== PROVIDED ENTRIES ==

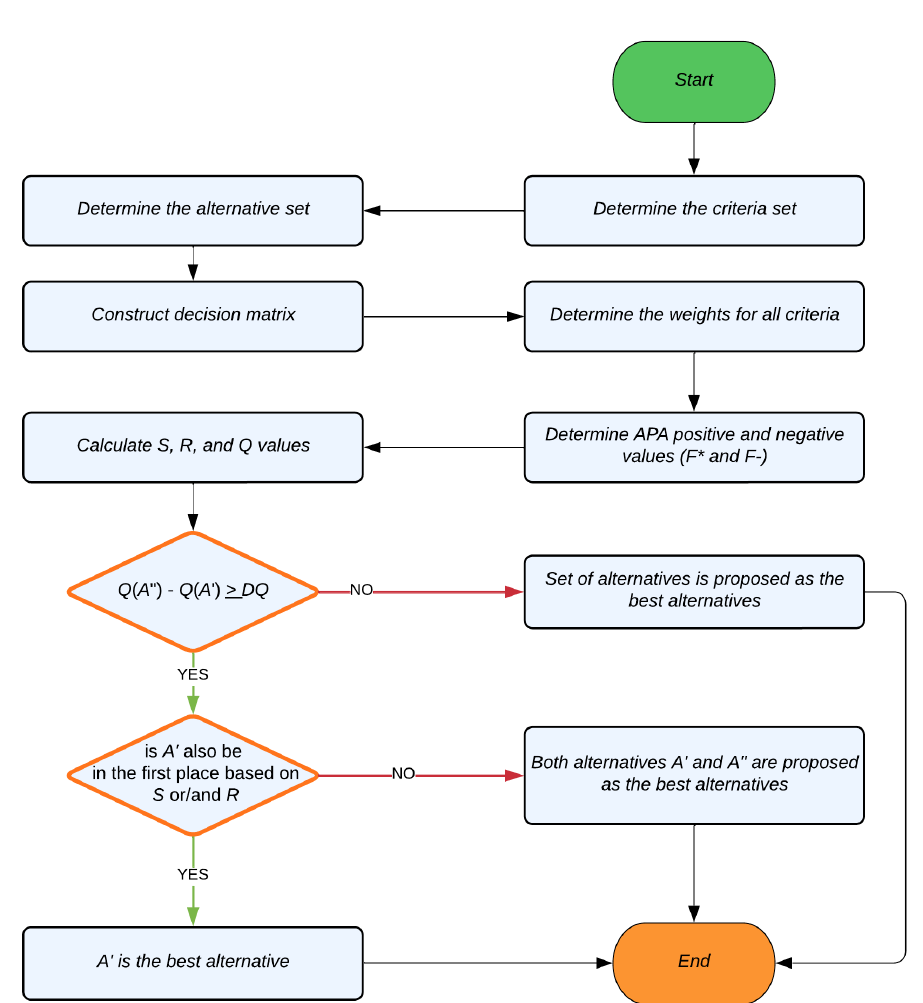
Figure 10. Flowchart of AHP – VIKOR methodology for evaluating satisfaction level.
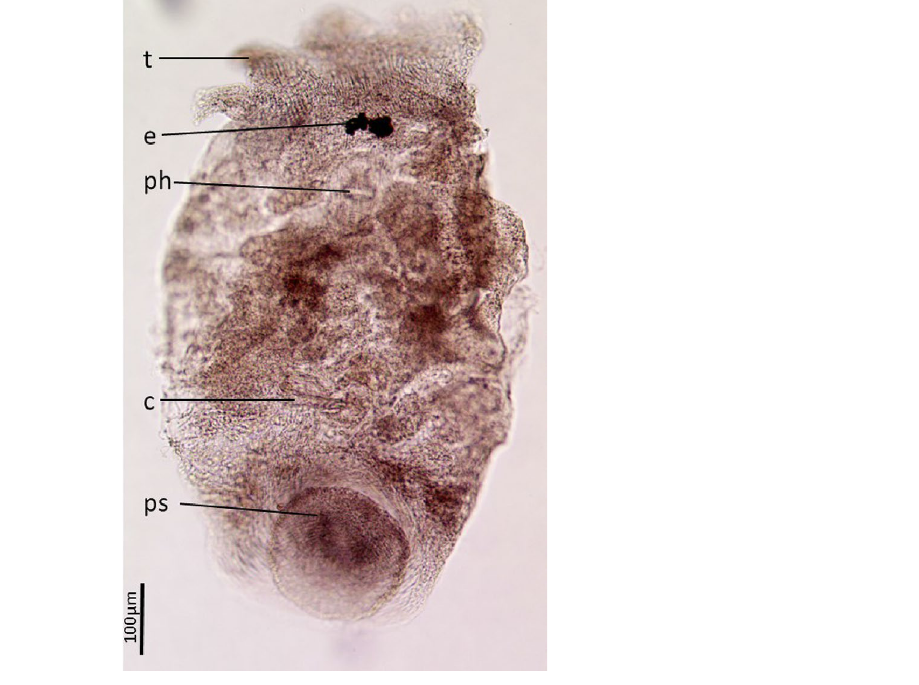
Figure 2. Microscopic image of a Temnocaphalidae found in the present study. Abbreviation includes: C cirrus, E eyespot, Ph pharynx, Ps posterior sucker, T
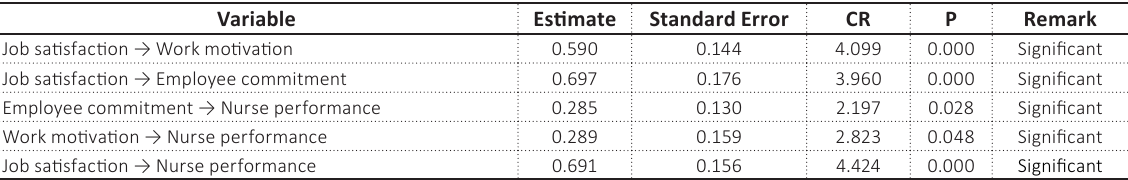
Table 1. Results of path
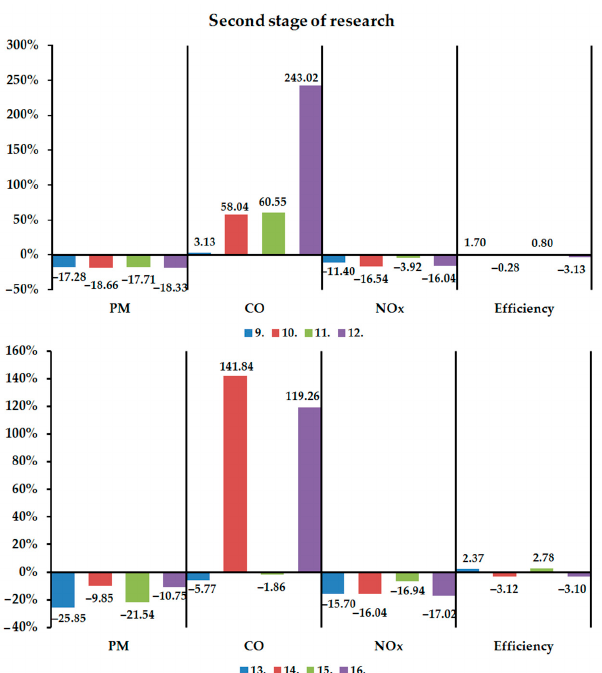
Figure 14. Changes in emission and efficiency parameters of the combustion process obtained for the second stage of research (cycles from 9 to 16).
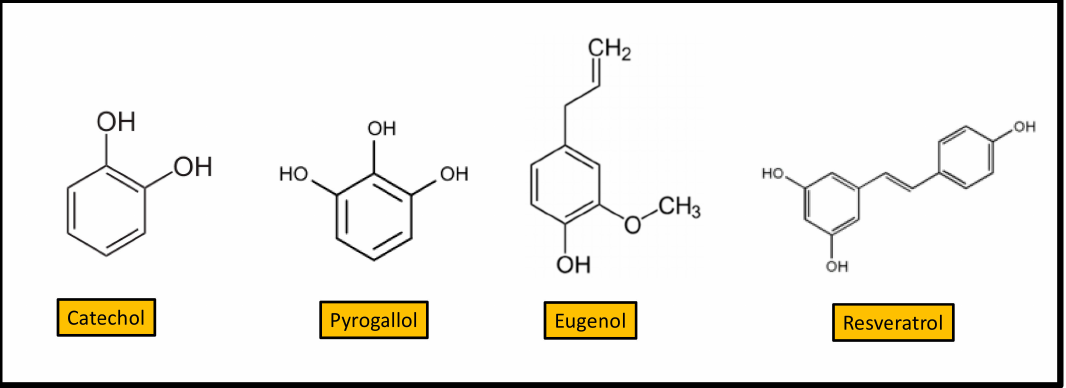
Figure 1. Structure of four simple phenols with antibacterial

===

■ **TASK DETAILS**
Your answer should be one number: the count of lines in the data above that include the word "Figure".

■ **REPLY TO THE EXERCISE**
4